Neither. The answer is basically "it depends." Say each card lasts exactly 80,000 hours then fails. Then the MTBF for the box is the same, 80,000 hours.
But it's more likely that it looks something like this imaginary card with a life up to 9 hours:
1 hour -- 10% .1
2 hours--15% .15/.9 = .167 failure rate
3 hours--20% .2/(1-.1-.167) = .2782 failure rate
4 hours--15%
5 hours--10%
6 hours--10%
7 hours--10%
8 hours--5%
9 hours--5%
The MTBF for this card is (.1 + .3 + .6 +.6 + .5 + .6 + .4 + .45) = 3.55 hours. The midway point is somewhere between 3 & 4.

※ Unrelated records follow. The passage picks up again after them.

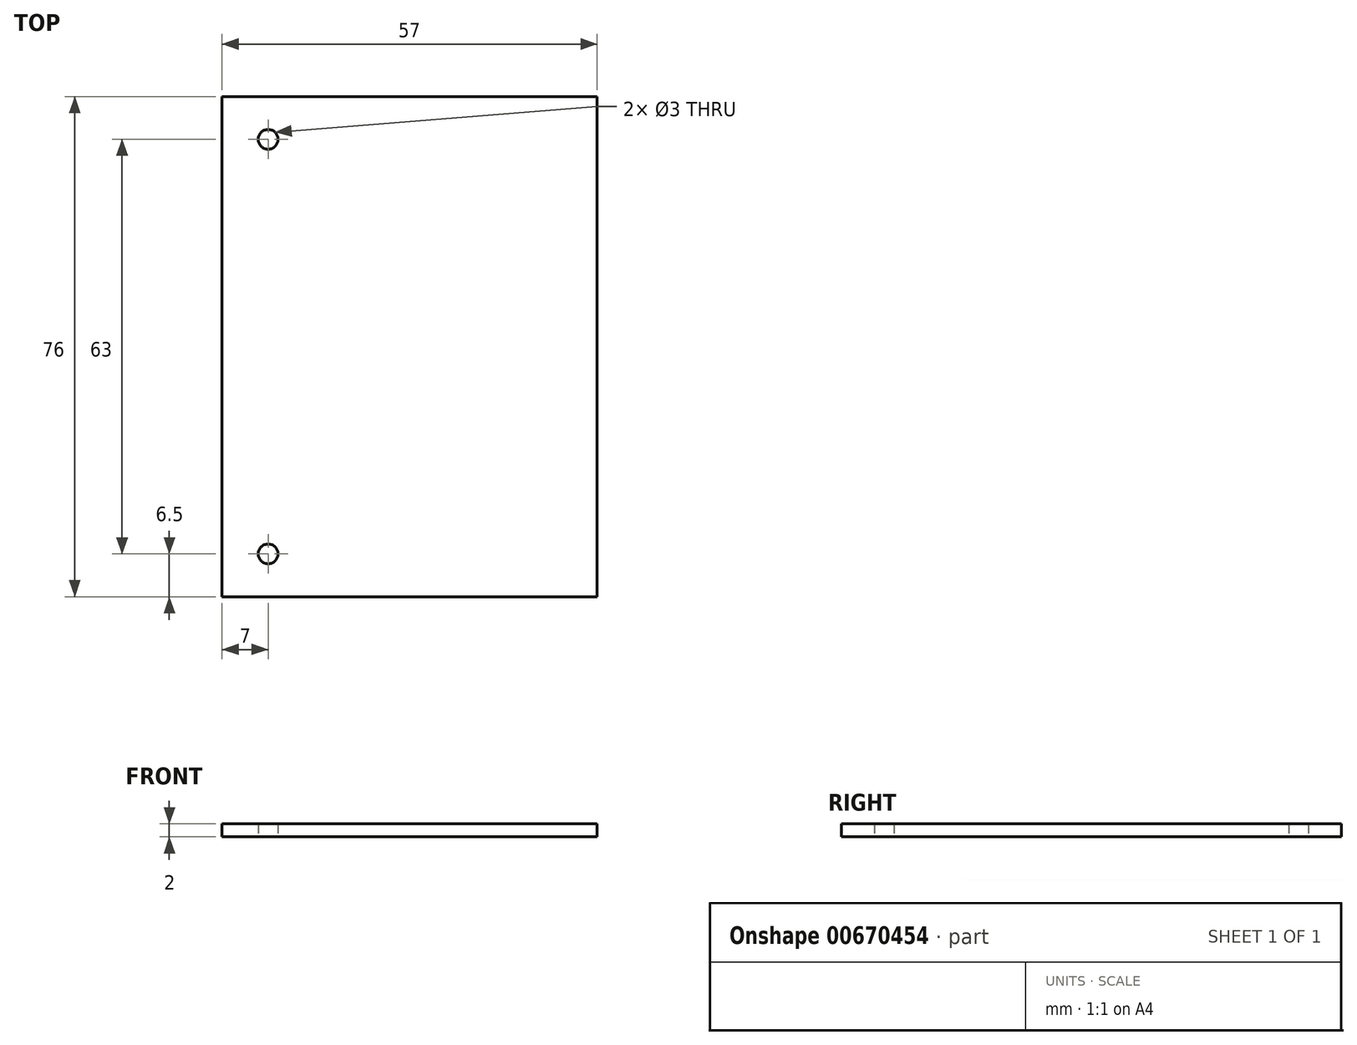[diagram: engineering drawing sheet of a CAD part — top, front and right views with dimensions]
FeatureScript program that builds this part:
annotation { "Feature Type Name" : "Feature", "Feature Type Description" : "" }
export const myFeature = defineFeature(function(context is Context, id is Id, definition is map)
    precondition{}
    {
        {
            var Q0;
            Q0=qCreatedBy(makeId("Top.planeOp"),FACE);
            var sketch = newSketch(context, id + "F0", { "sketchPlane" : qUnion([Q0])});
            skLineSegment(sketch, "E0.bottom", {"start": v(28.5, -38) * mm, "end": v(-28.5, -38) * mm});
            skLineSegment(sketch, "E0.top", {"start": v(28.5, 38) * mm, "end": v(-28.5, 38) * mm});
            skLineSegment(sketch, "E0.left", {"start": v(28.5, -38) * mm, "end": v(28.5, 38) * mm});
            skLineSegment(sketch, "E0.right", {"start": v(-28.5, -38) * mm, "end": v(-28.5, 38) * mm});
            skPoint(sketch, "E0.middle", {"position": v(0, 0) * mm});
            skCircle(sketch, "E1", {"center": v(-21.5, -31.5) * mm, "radius": 1.5 * mm});
            skCircle(sketch, "E2", {"center": v(-21.5, 31.5) * mm, "radius": 1.5 * mm});
            skSolve(sketch);
        }
        {
            var Q0;
            Q0 = qSketchRegion(id + "F0", true);
            extrude(context, id + "F1", {"entities" : qUnion([Q0]), "depth" : 2 * mm, "offsetDistance" : 25 * mm});
        }
    });
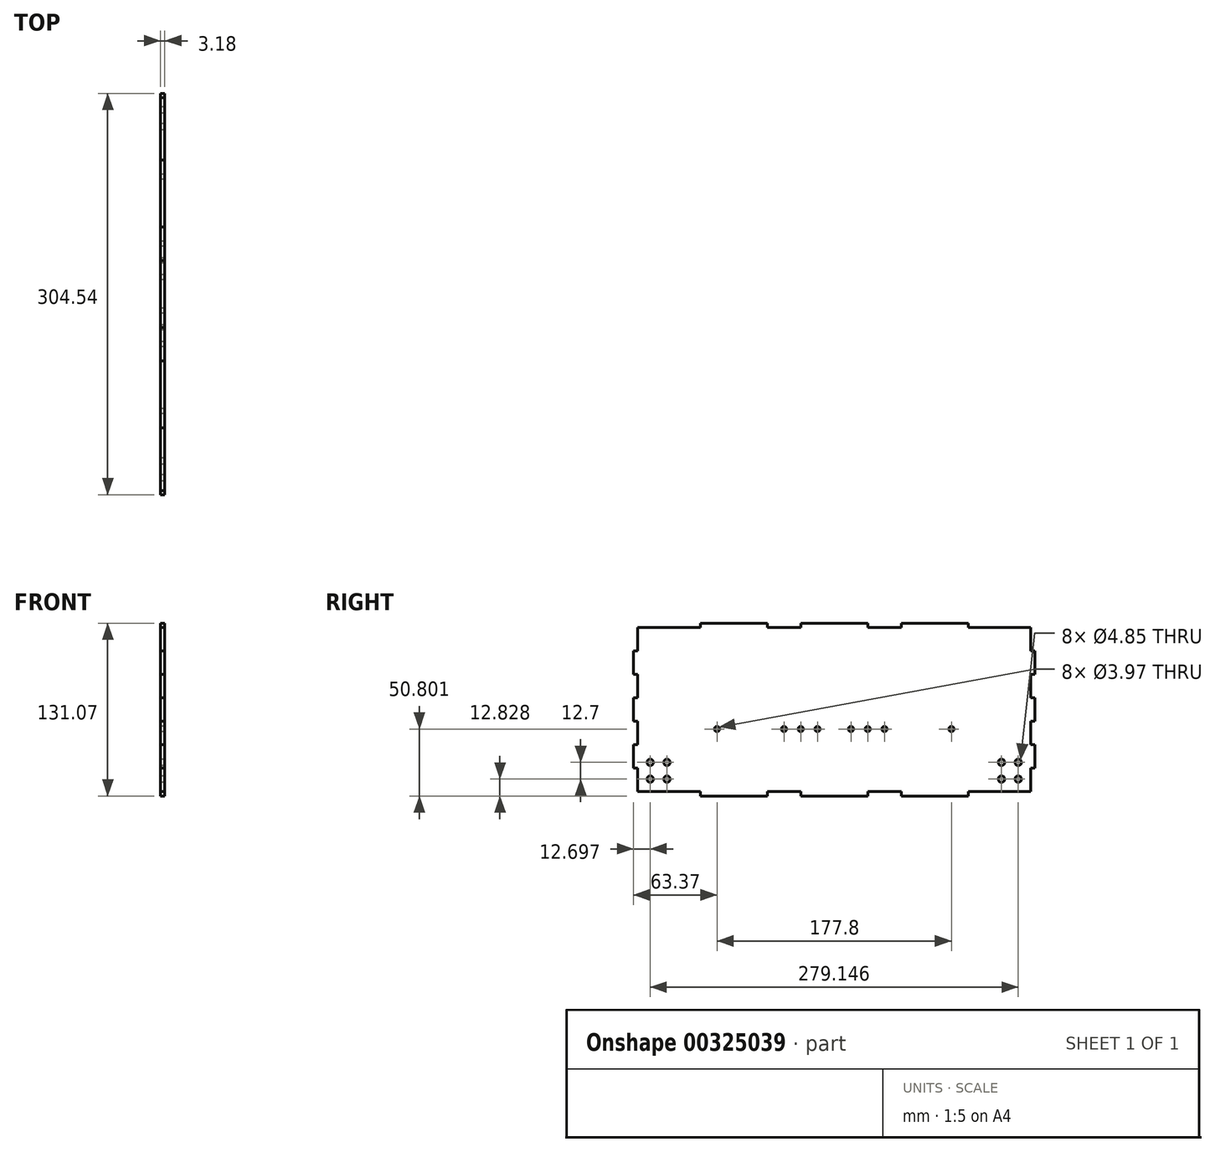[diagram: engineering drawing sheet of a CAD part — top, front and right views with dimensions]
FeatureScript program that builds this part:
annotation { "Feature Type Name" : "Feature", "Feature Type Description" : "" }
export const myFeature = defineFeature(function(context is Context, id is Id, definition is map)
    precondition{}
    {
        {
            var Q0;
            Q0=qCreatedBy(makeId("Right.planeOp"),FACE);
            var sketch = newSketch(context, id + "F0", { "sketchPlane" : qUnion([Q0])});
            skLineSegment(sketch, "E0.MirrorCS", {"start": v(-50.8, -81.48) * mm, "end": v(-50.8, -78.18) * mm});
            skLineSegment(sketch, "E1.MirrorCS", {"start": v(25.4, -81.48) * mm, "end": v(25.4, -78.18) * mm});
            skLineSegment(sketch, "E2.MirrorCS", {"start": v(50.8, -81.48) * mm, "end": v(50.8, -78.18) * mm});
            skLineSegment(sketch, "E3.MirrorCS", {"start": v(101.6, -81.48) * mm, "end": v(101.6, -78.18) * mm});
            skLineSegment(sketch, "E4.MirrorCS", {"start": v(-25.4, -81.48) * mm, "end": v(-25.4, -78.18) * mm});
            skLineSegment(sketch, "E5.MirrorCS", {"start": v(101.6, -81.48) * mm, "end": v(50.8, -81.48) * mm});
            skLineSegment(sketch, "E6.MirrorCS", {"start": v(-25.4, -81.48) * mm, "end": v(25.4, -81.48) * mm});
            skLineSegment(sketch, "E7.MirrorCS", {"start": v(-50.8, -81.48) * mm, "end": v(-25.4, -81.48) * mm, "construction": true});
            skLineSegment(sketch, "E8.MirrorCS", {"start": v(-101.6, -81.48) * mm, "end": v(-50.8, -81.48) * mm});
            skLineSegment(sketch, "E9.MirrorCS", {"start": v(-101.6, -81.48) * mm, "end": v(-101.6, -78.18) * mm});
            skLineSegment(sketch, "E10", {"start": v(101.6, -78.18) * mm, "end": v(149.1, -78.18) * mm});
            skLineSegment(sketch, "E11", {"start": v(50.8, -78.18) * mm, "end": v(25.4, -78.18) * mm});
            skLineSegment(sketch, "E12", {"start": v(-25.4, -78.18) * mm, "end": v(-50.8, -78.18) * mm});
            skLineSegment(sketch, "E13.MirrorCS", {"start": v(-101.6, -78.18) * mm, "end": v(-149.1, -78.18) * mm});
            skLineSegment(sketch, "E14", {"start": v(-149.1, -78.18) * mm, "end": v(-149.1, -60.4) * mm});
            skLineSegment(sketch, "E15", {"start": v(149.1, 46.28) * mm, "end": v(149.1, 28.5) * mm});
            skLineSegment(sketch, "E16", {"start": v(149.1, -15.95) * mm, "end": v(-149.1, -15.95) * mm, "construction": true});
            skLineSegment(sketch, "E17.MirrorCS", {"start": v(-50.8, 49.59) * mm, "end": v(-25.4, 49.59) * mm, "construction": true});
            skLineSegment(sketch, "E18.MirrorCS", {"start": v(-101.6, 49.59) * mm, "end": v(-101.6, 46.28) * mm});
            skLineSegment(sketch, "E19.MirrorCS", {"start": v(50.8, 46.28) * mm, "end": v(25.4, 46.28) * mm});
            skLineSegment(sketch, "E20.MirrorCS", {"start": v(25.4, 49.59) * mm, "end": v(25.4, 46.28) * mm});
            skLineSegment(sketch, "E21.MirrorCS", {"start": v(101.6, 49.59) * mm, "end": v(101.6, 46.28) * mm});
            skLineSegment(sketch, "E22.MirrorCS", {"start": v(101.6, 49.59) * mm, "end": v(50.8, 49.59) * mm});
            skLineSegment(sketch, "E23.MirrorCS", {"start": v(-101.6, 49.59) * mm, "end": v(-50.8, 49.59) * mm});
            skLineSegment(sketch, "E24.MirrorCS", {"start": v(-25.4, 46.28) * mm, "end": v(-50.8, 46.28) * mm});
            skLineSegment(sketch, "E25.MirrorCS", {"start": v(-101.6, 46.28) * mm, "end": v(-149.1, 46.28) * mm});
            skLineSegment(sketch, "E26.MirrorCS", {"start": v(101.6, 46.28) * mm, "end": v(149.1, 46.28) * mm});
            skLineSegment(sketch, "E27.MirrorCS", {"start": v(-50.8, 49.59) * mm, "end": v(-50.8, 46.28) * mm});
            skLineSegment(sketch, "E28.MirrorCS", {"start": v(50.8, 49.59) * mm, "end": v(50.8, 46.28) * mm});
            skLineSegment(sketch, "E29.MirrorCS", {"start": v(-25.4, 49.59) * mm, "end": v(-25.4, 46.28) * mm});
            skLineSegment(sketch, "E30.MirrorCS", {"start": v(-25.4, 49.59) * mm, "end": v(25.4, 49.59) * mm});
            skPoint(sketch, "E31", {"position": v(0, -30.68) * mm});
            skPoint(sketch, "E32", {"position": v(0, -15.95) * mm});
            skCircle(sketch, "E33", {"center": v(38.1, -30.68) * mm, "radius": 1.98 * mm});
            skCircle(sketch, "E34.MirrorC", {"center": v(-38.1, -30.68) * mm, "radius": 1.98 * mm});
            skCircle(sketch, "E35", {"center": v(88.9, -30.68) * mm, "radius": 1.98 * mm});
            skCircle(sketch, "E36.MirrorC", {"center": v(-88.9, -30.68) * mm, "radius": 1.98 * mm});
            skLineSegment(sketch, "E37", {"start": v(-149.1, 28.5) * mm, "end": v(-152.27, 28.5) * mm});
            skLineSegment(sketch, "E38", {"start": v(-152.27, 28.5) * mm, "end": v(-152.27, 10.72) * mm});
            skLineSegment(sketch, "E39", {"start": v(-152.27, 10.72) * mm, "end": v(-149.1, 10.72) * mm});
            skLineSegment(sketch, "E40", {"start": v(-149.1, -7.06) * mm, "end": v(-152.27, -7.06) * mm});
            skLineSegment(sketch, "E41", {"start": v(-152.27, -7.06) * mm, "end": v(-152.27, -24.84) * mm});
            skLineSegment(sketch, "E42", {"start": v(-152.27, -24.84) * mm, "end": v(-149.1, -24.84) * mm});
            skLineSegment(sketch, "E43", {"start": v(-149.1, -42.62) * mm, "end": v(-152.27, -42.62) * mm});
            skLineSegment(sketch, "E44", {"start": v(-152.27, -42.62) * mm, "end": v(-152.27, -60.4) * mm});
            skLineSegment(sketch, "E45", {"start": v(-152.27, -60.4) * mm, "end": v(-149.1, -60.4) * mm});
            skLineSegment(sketch, "E46", {"start": v(-152.27, 10.72) * mm, "end": v(-152.27, -7.06) * mm, "construction": true});
            skLineSegment(sketch, "E47", {"start": v(-152.27, -24.84) * mm, "end": v(-152.27, -42.62) * mm, "construction": true});
            skLineSegment(sketch, "E48", {"start": v(-152.27, 28.5) * mm, "end": v(-152.27, 46.28) * mm, "construction": true});
            skLineSegment(sketch, "E49", {"start": v(-152.27, -60.4) * mm, "end": v(-152.27, -78.18) * mm, "construction": true});
            skLineSegment(sketch, "E50.trimOffspring", {"start": v(-149.1, 28.5) * mm, "end": v(-149.1, 46.28) * mm});
            skLineSegment(sketch, "E51.trimOffspring", {"start": v(-149.1, -7.06) * mm, "end": v(-149.1, 10.72) * mm});
            skLineSegment(sketch, "E52.trimOffspring", {"start": v(-149.1, -42.62) * mm, "end": v(-149.1, -24.84) * mm});
            skLineSegment(sketch, "E53.MirrorCS", {"start": v(152.27, 10.72) * mm, "end": v(152.27, -7.06) * mm, "construction": true});
            skLineSegment(sketch, "E54.MirrorCS", {"start": v(149.1, -42.62) * mm, "end": v(149.1, -24.84) * mm});
            skLineSegment(sketch, "E55.MirrorCS", {"start": v(152.27, 28.5) * mm, "end": v(152.27, 10.72) * mm});
            skLineSegment(sketch, "E56.MirrorCS", {"start": v(152.27, -24.84) * mm, "end": v(152.27, -42.62) * mm, "construction": true});
            skLineSegment(sketch, "E57.MirrorCS", {"start": v(152.27, 10.72) * mm, "end": v(149.1, 10.72) * mm});
            skLineSegment(sketch, "E58.MirrorCS", {"start": v(149.1, -7.06) * mm, "end": v(152.27, -7.06) * mm});
            skLineSegment(sketch, "E59.MirrorCS", {"start": v(152.27, -7.06) * mm, "end": v(152.27, -24.84) * mm});
            skLineSegment(sketch, "E60.MirrorCS", {"start": v(152.27, -24.84) * mm, "end": v(149.1, -24.84) * mm});
            skLineSegment(sketch, "E61.MirrorCS", {"start": v(149.1, -42.62) * mm, "end": v(152.27, -42.62) * mm});
            skLineSegment(sketch, "E62.MirrorCS", {"start": v(149.1, -7.06) * mm, "end": v(149.1, 10.72) * mm});
            skLineSegment(sketch, "E63.MirrorCS", {"start": v(152.27, -42.62) * mm, "end": v(152.27, -60.4) * mm});
            skLineSegment(sketch, "E64.MirrorCS", {"start": v(152.27, -60.4) * mm, "end": v(149.1, -60.4) * mm});
            skLineSegment(sketch, "E65.MirrorCS", {"start": v(149.1, 28.5) * mm, "end": v(152.27, 28.5) * mm});
            skLineSegment(sketch, "E66.trimOffspring", {"start": v(149.1, 10.72) * mm, "end": v(149.1, -7.06) * mm});
            skPoint(sketch, "E67.orphan", {"position": v(149.1, -15.95) * mm});
            skLineSegment(sketch, "E68.trimOffspring", {"start": v(149.1, -15.95) * mm, "end": v(149.1, -42.62) * mm});
            skLineSegment(sketch, "E69.trimOffspring", {"start": v(149.1, -60.4) * mm, "end": v(149.1, -78.18) * mm});
            skCircle(sketch, "E70", {"center": v(25.4, -30.68) * mm, "radius": 1.98 * mm});
            skCircle(sketch, "E71", {"center": v(12.7, -30.68) * mm, "radius": 1.98 * mm});
            skCircle(sketch, "E72", {"center": v(-25.4, -30.68) * mm, "radius": 1.98 * mm});
            skCircle(sketch, "E73", {"center": v(-12.7, -30.68) * mm, "radius": 1.98 * mm});
            skCircle(sketch, "E74", {"center": v(-139.57, -68.65) * mm, "radius": 2.42 * mm});
            skCircle(sketch, "E75", {"center": v(-126.87, -68.65) * mm, "radius": 2.42 * mm});
            skCircle(sketch, "E76", {"center": v(-126.87, -55.95) * mm, "radius": 2.42 * mm});
            skCircle(sketch, "E77", {"center": v(-139.57, -55.95) * mm, "radius": 2.42 * mm});
            skCircle(sketch, "E78.MirrorC", {"center": v(126.87, -55.95) * mm, "radius": 2.42 * mm});
            skCircle(sketch, "E79.MirrorC", {"center": v(126.87, -68.65) * mm, "radius": 2.42 * mm});
            skCircle(sketch, "E80.MirrorC", {"center": v(139.57, -68.65) * mm, "radius": 2.42 * mm});
            skCircle(sketch, "E81.MirrorC", {"center": v(139.57, -55.95) * mm, "radius": 2.42 * mm});
            skSolve(sketch);
        }
        {
            var Q0;
            Q0=makeQuery(id+"F0.imprint","IMPRINT",FACE,{"disambiguationData":[TD([[makeQuery(id+"F0.imprint","IMPRINT",EDGE,{"derivedFrom":sQuery(id+"F0.wireOp",EDGE,"E0.MirrorCS")}),1.0]])]});
            extrude(context, id + "F1", {"entities" : qUnion([Q0]), "depth" : 3.17 * mm});
        }
    });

But make it two identical cards, and the chance that at least one will fail in the first hour is (1-.81). In the second hour the chance that the remaining 81% will fail is 30%.
Failure rates per hour
1 hour -- = 1 - .9 * .9 = .19
2 hours -- (1 - (1-.167) * (1-.167))/.81 = .378
19% of boxes last 1 hour
30.61% of the remaining boxes last 2 hours.
This is messy, but you can see it basically isn't either of your answers.
I disagree with this assessment, because it says "mean time before failure" which to me doesn't indicate the maximum likely life of the unit. I think your analyses works only if we assume the 80000 value is maximum (or near the maximum) time until failure (MTUF?)
In your first example, the standard deviation would be zero, and all you'd need to know is the mbtf. So, I agree.
In any other scenario, you'd need to know the variance to figure it out (as people above suggested).My guess is it's a bell curve (isn't that the law of large number thingy), so you could then calculate z scores and figure out the odds.
Two examples:
Mean 80,000 hours, standard deviation 10,000 hours.
What's the probability any one card would fail by 60,000 hours or sooner?
That would be a z score of -2.0, which has a probabilty of .0466.
So, the odds any one would fail in a box of 20 within 60 hours or sooner would be 1 - .9544 to the 20th power, which if I did it right is .607.
So, with a large SD, there's a fairly high chance one-- meaning the whole thing-- would fail within just 60,000 hours.
Example 2:
mean 80,000 hours, SD 5000 hours.
The same question produces a z score of 4, which has a probability of only .00003.
The probability that one will fail within 60000 hours or sooner is now: .0006!
The P one would fail within 65000 hours or sooner would be (z = 3.0) = .036
Within 70000 hours or sooner, p = .607
Within 75000 hours or sooner, p = .969!
Much different results across the 2 examples, with everything depending on the SD, and assuming the distribution is normal.
Interested in seeing how and if I f'd this up.
I wonder too, MTBF??? Is there any kinda calculation called MILF?